How do you get the player to call their damage function when you are the enemy? In Unity, we can call the public function on another script with script communication.
Let us use the example above. When an enemy and player collide, we generally want to reduce the health of the player.
What if the player also needs to play an audio clip and shake the screen when they get hurt? We would generally make the player's health variable private and force all damage to be caused through a damage function.
How to use GetComponent?
This is where script communication comes in. First, we need a reference to the object. We do this in a lot of different ways. In our example, we can cache the collision information (stored in “other”) and use the method “GetComponent” in order to get access to our player script which has the damage function we want to call.
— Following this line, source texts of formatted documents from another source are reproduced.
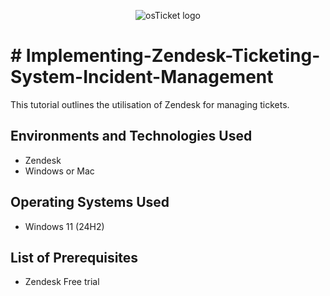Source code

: <p align="center">
<img src="https://i.imgur.com/g4QNc8p.png" alt="osTicket logo"/>
</p>

<h1># Implementing-Zendesk-Ticketing-System-Incident-Management</h1>
This tutorial outlines the utilisation of Zendesk for managing tickets.<br />

<!--
<h2>Video Demonstration</h2>

- ### [YouTube: How To Install osTicket with Prerequisite Files](https://youtu.be/54JGs9JWCwU)
-->

<h2>Environments and Technologies Used</h2>

- Zendesk
- Windows or Mac

<h2>Operating Systems Used </h2>

- Windows 11</b> (24H2)

<h2>List of Prerequisites</h2>

- Zendesk Free trial
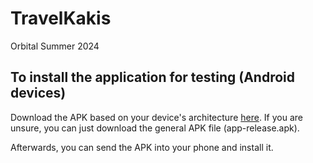 # TravelKakis
Orbital Summer 2024

## To install the application for testing (Android devices)

Download the APK based on your device's architecture [here](https://github.com/JuhromeAlexander/TravelKakis/tree/feature/no-ref/authentication/build/app/outputs/flutter-apk). If you are unsure, you can just download the general APK file (app-release.apk).

Afterwards, you can send the APK into your phone and install it.
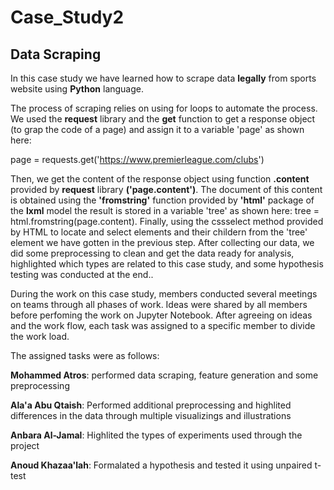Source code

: # Case_Study2

## Data Scraping
In this case study we have learned how to scrape data **legally** from sports website using **Python** language.

The process of scraping relies on using for loops to automate the process. We used the **request** library and the **get** function to get a response object (to grap the code of a page) and assign it to a variable 'page' as shown here:

page = requests.get('https://www.premierleague.com/clubs')

Then, we get the content of the response object using function **.content** provided by **request** library **('page.content')**. The document of this content is obtained using the **'fromstring'** function provided by **'html'** package of the **lxml** model the result is stored in a variable 'tree' as shown here: 
tree = html.fromstring(page.content). Finally, using the cssselect method provided by HTML to locate and select elements and their childern from the 'tree' element we have gotten in the previous step. After collecting our data, we did some preprocessing to clean and get the data ready for analysis, highlighted which types are related to this case study, and some hypothesis testing was conducted at the end..

During the work on this case study, members conducted several meetings on teams through all phases of work. 
Ideas were shared by all members before perfoming the work on Jupyter Notebook. After agreeing on ideas and the work flow, each task was assigned to a specific member to divide the work load.

The assigned tasks were as follows:

**Mohammed Atros**: performed data scraping, feature generation and some preprocessing

**Ala'a Abu Qtaish**: Performed additional preprocessing and highlited differences in the data through multiple visualizings 
and illustrations

**Anbara Al-Jamal**: Highlited the types of experiments used through the project

**Anoud Khazaa'lah**: Formalated a hypothesis and tested it using unpaired t-test   

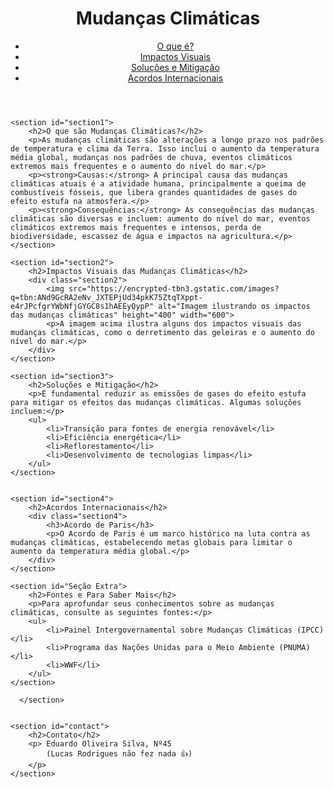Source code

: <!DOCTYPE html>
<html lang="pt-BR">

<head>
    <meta charset="UTF-8">
    <meta name="viewport" content="width=device-width, initial-scale=1.0">
    <title>Brooklyn Nine-Nine</title>
    <link rel="stylesheet" href="styles.css">
</head>

<body>
    <header>
        <h1>Mudanças Climáticas</h1>
        <nav>
            <ul>
                <li><a href="#section1">O que é?</a></li>
                <li><a href="#section2">Impactos Visuais</a></li>
                <li><a href="#section3">Soluções e Mitigação</a></li>
                <li><a href="#section4">Acordos Internacionais</a></li>
            </ul>
        </nav>
    </header>

    <section id="section1">
        <h2>O que são Mudanças Climáticas?</h2>
        <p>As mudanças climáticas são alterações a longo prazo nos padrões de temperatura e clima da Terra. Isso inclui o aumento da temperatura média global, mudanças nos padrões de chuva, eventos climáticos extremos mais frequentes e o aumento do nível do mar.</p>
        <p><strong>Causas:</strong> A principal causa das mudanças climáticas atuais é a atividade humana, principalmente a queima de combustíveis fósseis, que libera grandes quantidades de gases do efeito estufa na atmosfera.</p>
        <p><strong>Consequências:</strong> As consequências das mudanças climáticas são diversas e incluem: aumento do nível do mar, eventos climáticos extremos mais frequentes e intensos, perda de biodiversidade, escassez de água e impactos na agricultura.</p>
    </section>

    <section id="section2">
        <h2>Impactos Visuais das Mudanças Climáticas</h2>
        <div class="section2">
            <img src="https://encrypted-tbn3.gstatic.com/images?q=tbn:ANd9GcRA2eNv_JXTEPjUd34pkK75ZtqTXppt-e4rJPcfgrYWbNfjGYGC8s1hAEEyQypP" alt="Imagem ilustrando os impactos das mudanças climáticas" height="400" width="600">
            <p>A imagem acima ilustra alguns dos impactos visuais das mudanças climáticas, como o derretimento das geleiras e o aumento do nível do mar.</p>
        </div>
    </section>

    <section id="section3">
        <h2>Soluções e Mitigação</h2>
        <p>É fundamental reduzir as emissões de gases do efeito estufa para mitigar os efeitos das mudanças climáticas. Algumas soluções incluem:</p>
        <ul>
            <li>Transição para fontes de energia renovável</li>
            <li>Eficiência energética</li>
            <li>Reflorestamento</li>
            <li>Desenvolvimento de tecnologias limpas</li>
        </ul>
    </section>

  
    <section id="section4">
        <h2>Acordos Internacionais</h2>
        <div class="section4">
            <h3>Acordo de Paris</h3>
            <p>O Acordo de Paris é um marco histórico na luta contra as mudanças climáticas, estabelecendo metas globais para limitar o aumento da temperatura média global.</p>
        </div>
    </section>
  
    <section id="Seção Extra">
        <h2>Fontes e Para Saber Mais</h2>
        <p>Para aprofundar seus conhecimentos sobre as mudanças climáticas, consulte as seguintes fontes:</p>
        <ul>
            <li>Painel Intergovernamental sobre Mudanças Climáticas (IPCC)</li>
            <li>Programa das Nações Unidas para o Meio Ambiente (PNUMA)</li>
            <li>WWF</li>
        </ul>
    </section>
  
      </section>
      

    <section id="contact">
        <h2>Contato</h2>
        <p> Eduardo Oliveira Silva, Nº45
            (Lucas Rodrigues não fez nada 👍)
        </p>
    </section>


</body>
</html>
GetComponent<> allows you to pass in a component and have access to all public variables and functions. See below that our player's damage functions causes text to appear on the screen when it is called.
How to find an object?
What if we need to access another game object that we have not had a collision with? Let us say we have two enemies and want to turn an enemy aggressive and change their colour to red if they witness the death of their teammate. They already have an Aggression public method that has this functionality, so we just need to call it.
This is where we can use “Find”. You can find an object by a multitude of different identifiers (name, tag, etc.) and if you find them you can then access their components using the get component call.
In our method, we are going to try to find our teammate (by tag) and call their Aggression function. First, we are going to make a generic variable (called teammate). Next, we need to find our teammates and assign them to this variable. We can then get the enemy component (script) from our teammates and call their aggression function.
As you can see once the first enemy is destroyed we use script communication to call the aggression function on our other enemy.